You can use the following:

data = [[int(i) for i in line.split(';')] for line in open(filename)]

Alternative using the csv module:

import csv
data = [[int(i) for i in ln] for ln in csv.reader(open(filename), delimiter=';')]

If lists of strings are acceptable:

data = [line.split(';') for line in open(filename)]

Or the csv equivalent:

data = list(csv.reader(open(filename), delimiter=';'))

Answer 2

As a multi-line string:

>>> s = """1;2;3;4
5;6;7;8"""

>>> [[int(x) for x in a.split(';')] for a in s.splitlines()]
[[1, 2, 3, 4], [5, 6, 7, 8]]

Answer 3

As your data seems to be some sort of CSV like data, why not use python's csv parsing module? This handles encoding and supports delimiters all for free.

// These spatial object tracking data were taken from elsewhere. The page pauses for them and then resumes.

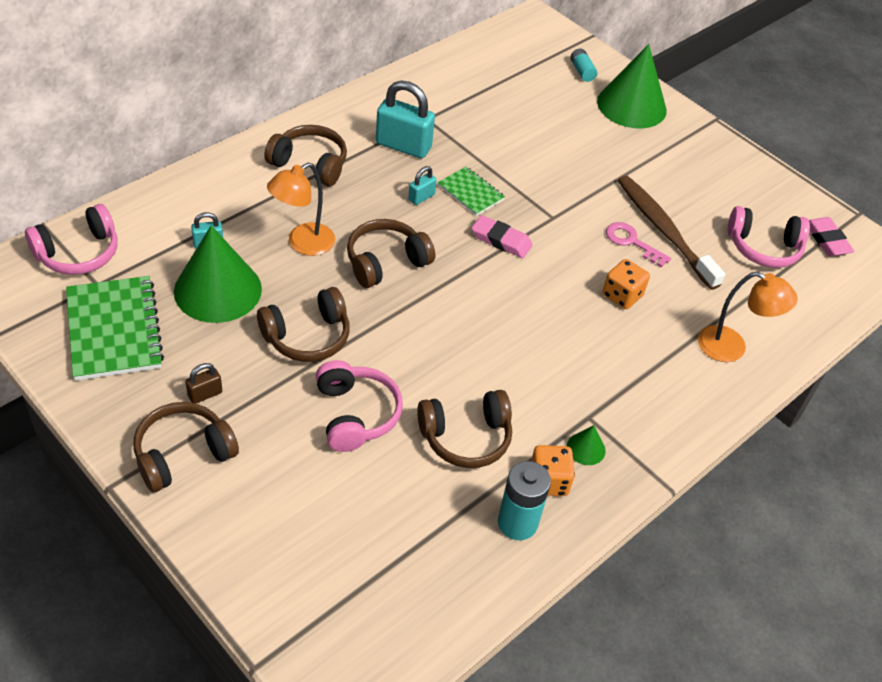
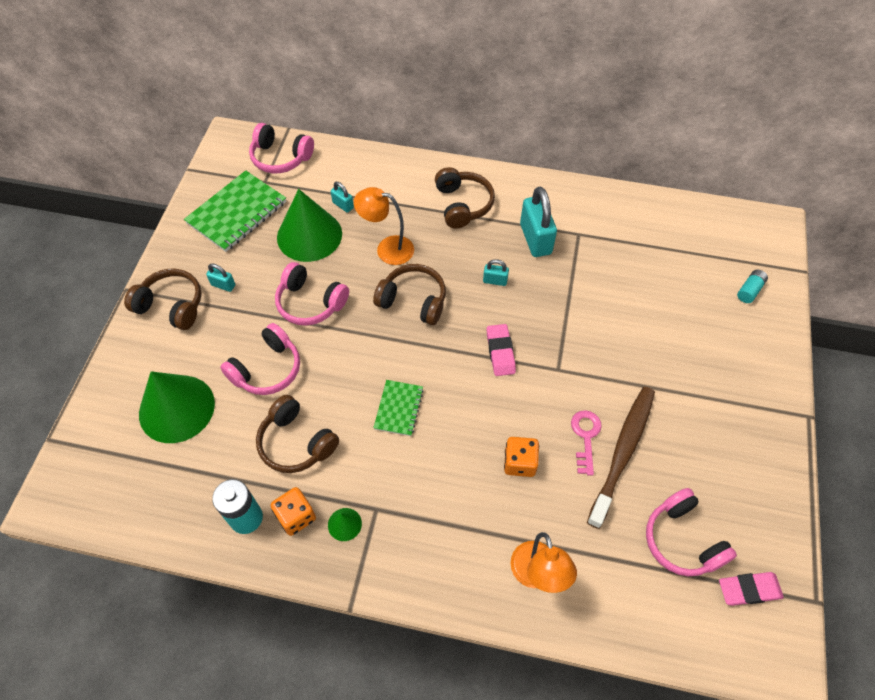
camera: 60 degrees right, 10 degrees up
brown padlock [185,363,222,403] -> turquoise padlock [206,263,235,292]
brown headphones [257,287,350,362] -> pink headphones [275,262,349,325]
green notebook [438,167,505,216] -> green notebook moved to [373,380,424,436]
green cone [597,44,667,129] -> green cone moved to [139,371,215,443]
pink eraser [809,217,854,256] -> pink eraser turned 45 degrees clockwise [719,572,784,606]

If you just want some code, use a list comprehension and split using the split method of str:

result = [line.split(';') for line in text.split("\n")]

Answer 4

'1;2;3;4'.split(';') will produce the list [1, 2, 3, 4] from the string '1;2;3;4', so you just need to do that for each line in your file:

def split_lists(filepath, sep=';'):
    with open(filepath) as f:
        line_lists = []
        for line in f:
            line_lists.append(line.split(sep))
        return line_lists

Or more compactly with a comprehension

def split_lists(filepath, sep=';'):
    with open(filepath) as f:
        return [line.split(sep) for line in f]

Answer 5

thanks for the interesting question, can be resolved by 2 map and one for loop

s='1;2;3;4\n5;6;7;8'
map(lambda seq: [int(i) for i in seq], map(lambda x:x.split(';'), s.split('\n')))